4 ways to streamline your healthcare claims processing workflow with automation
Apr 08, 2022 by Automation Hero
Healthcare claims processing workflows are some of the most difficult for insurance companies. On top of complying with stringent regulations and assessing the validity of claims, there’s the added pressure that some of this work has life-and-death stakes.
The challenges are complicated by the fact that workers are prone to error, especially when completing repetitive and mundane tasks in healthcare claim processing workflows. According to 2020 research by the Centers for Medicare and Medicaid services, Medicare had an average 6.27% error rate for claims processing, to the tune of $25.74 billion in improper payments.
Controlling these spiraling costs is one reason automation is essential for insurers.
The technology minimizes potential for human error, improves overall accuracy, reduces labor costs, speeds up claim processing times, and even improves customer experience. To enjoy these benefits, insurance companies simply need to restructure their operations.
How to automate your healthcare claims processing workflow
The entire claims processing workflow is easy to break down into five steps that can be automated.
1. Digitize health records and forms
Fully digitizing documents is the most efficient way to streamline data management and speed up claims processing. All paper forms will eventually get input into an electronic database, so organizations should seek to eliminate them wherever possible. This alone saves countless hours on manual data entry.
Intelligent document processing (IDP) solutions can use AI to quickly recognize and categorize information on every claim document, helping workers process each one more quickly. Additionally, for organizations that can’t completely eliminate paper, optical character recognition (OCR) technology can quickly convert scanned files into editable text to eliminate much cumbersome data entry.
2. Verifying Identity and insurance
The first step of any healthcare claims processing workflow is verifying that it’s for an existing customer.
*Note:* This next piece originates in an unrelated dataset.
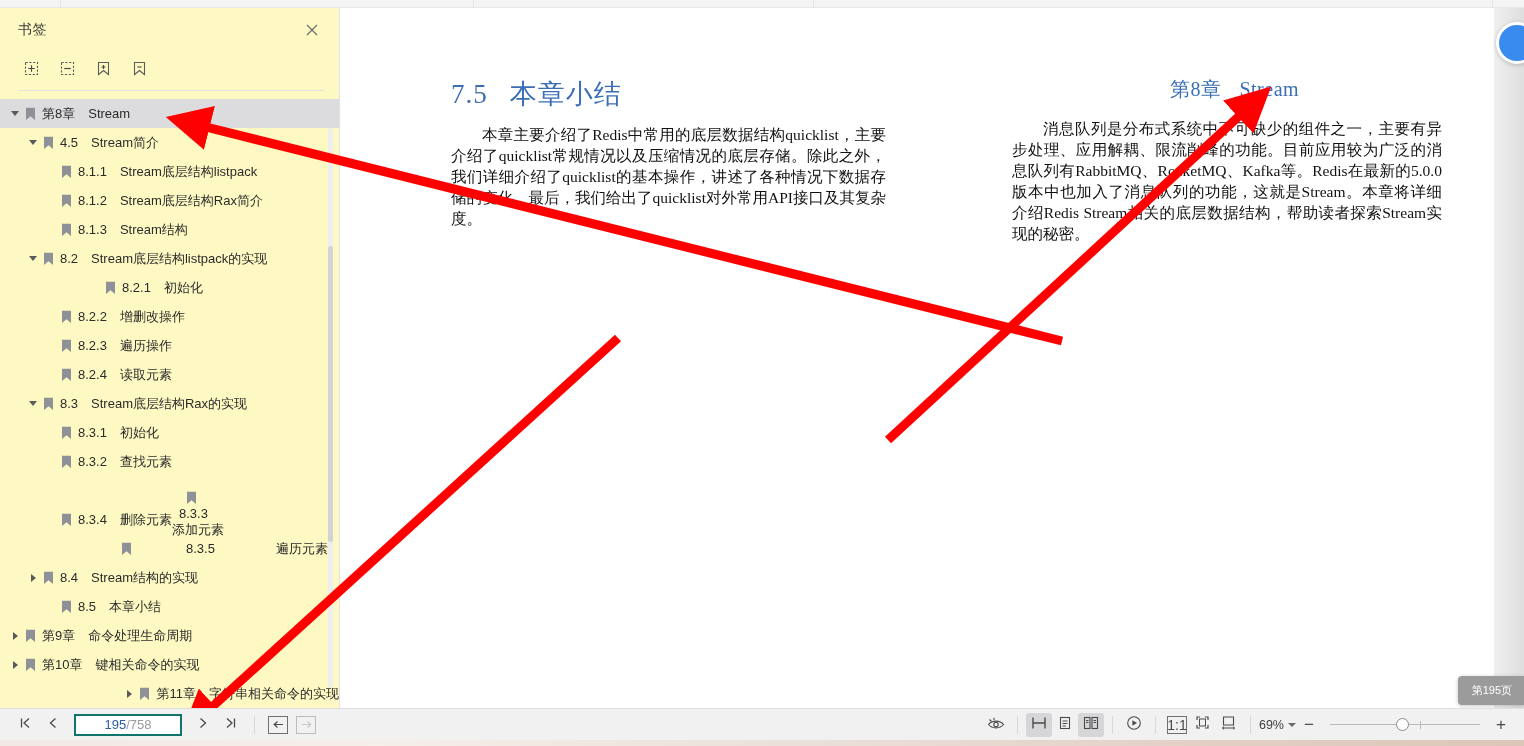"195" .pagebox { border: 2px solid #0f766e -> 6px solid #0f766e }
Without automation technology, workers have to review each claim form and manually search for patient names, policy numbers, and other identifying information in their database.
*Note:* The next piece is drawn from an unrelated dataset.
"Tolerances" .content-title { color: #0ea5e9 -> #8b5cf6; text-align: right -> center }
Intelligent document processing solutions integrate with any database for ultrafast validation. AI can match patient names on documents to customer information in their database without the need for manual review. The programs also automatically flag errors or information inconsistent with their database.
When workers only have to review issues instead of every single submitted claim form, processing time speeds up drastically, shortening turnaround time and increasing customer satisfaction.
3. Managing online claims
With digitized medical records and claims, it’s easy to distribute information wherever it needs to go. Workers can access each record in the database and perform the tasks that fall under their role, from initial claim intake and investigation to final payment disbursement. Once they complete their work, intelligent document processing systems can notify the next employee in the workflow.
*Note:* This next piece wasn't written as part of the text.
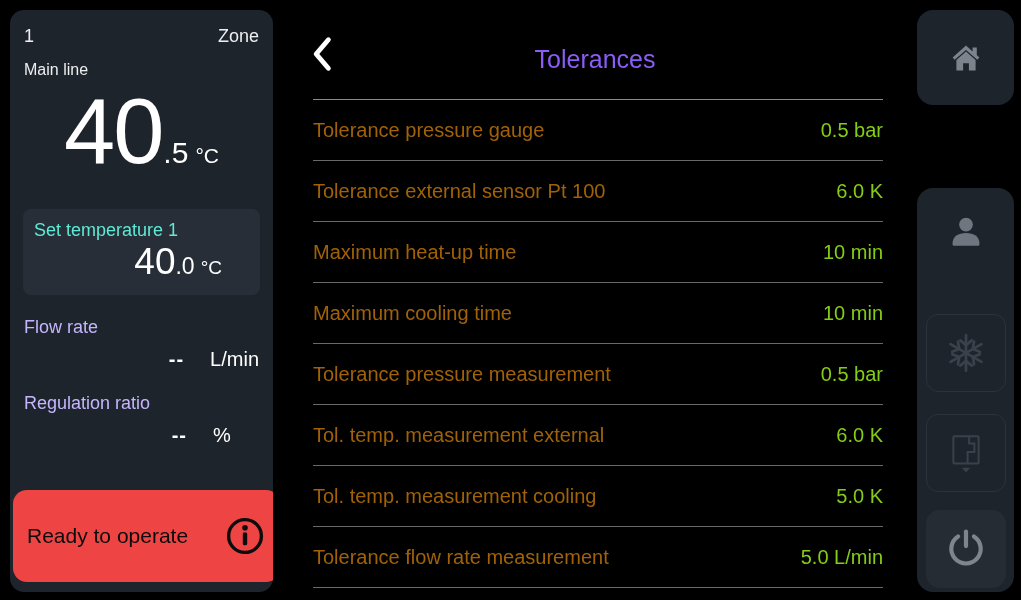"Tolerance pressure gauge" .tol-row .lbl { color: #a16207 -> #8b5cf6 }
Eliminating paper from these processes saves time and effort and minimizes the potential for information leaks. Plus, users can also program IDP systems to follow HIPAA regulations around how information is stored and shared.
4. Update claim status in real time
Digital recordkeeping doesn’t just streamline communication between claims processing personnel — it can improve communication with customers as well. In the same way IDP systems push notifications to workers, they can share status information in real time with online portals, so both patients and providers can log in to see if a claim has been paid yet. All of this information auto-populates on online portals, saving both customers and insurance providers the hassle of phone calls or emails requesting updates.
Healthcare claims processing workflows are some of the most complicated in the insurance industry, but automation helps make them more manageable. In the increasingly competitive marketplace, it’s the best way to improve accuracy and profitability. Implementing the technology isn’t just a win for the insurance company but also for customers who benefit from faster processing times and more accessible status updates.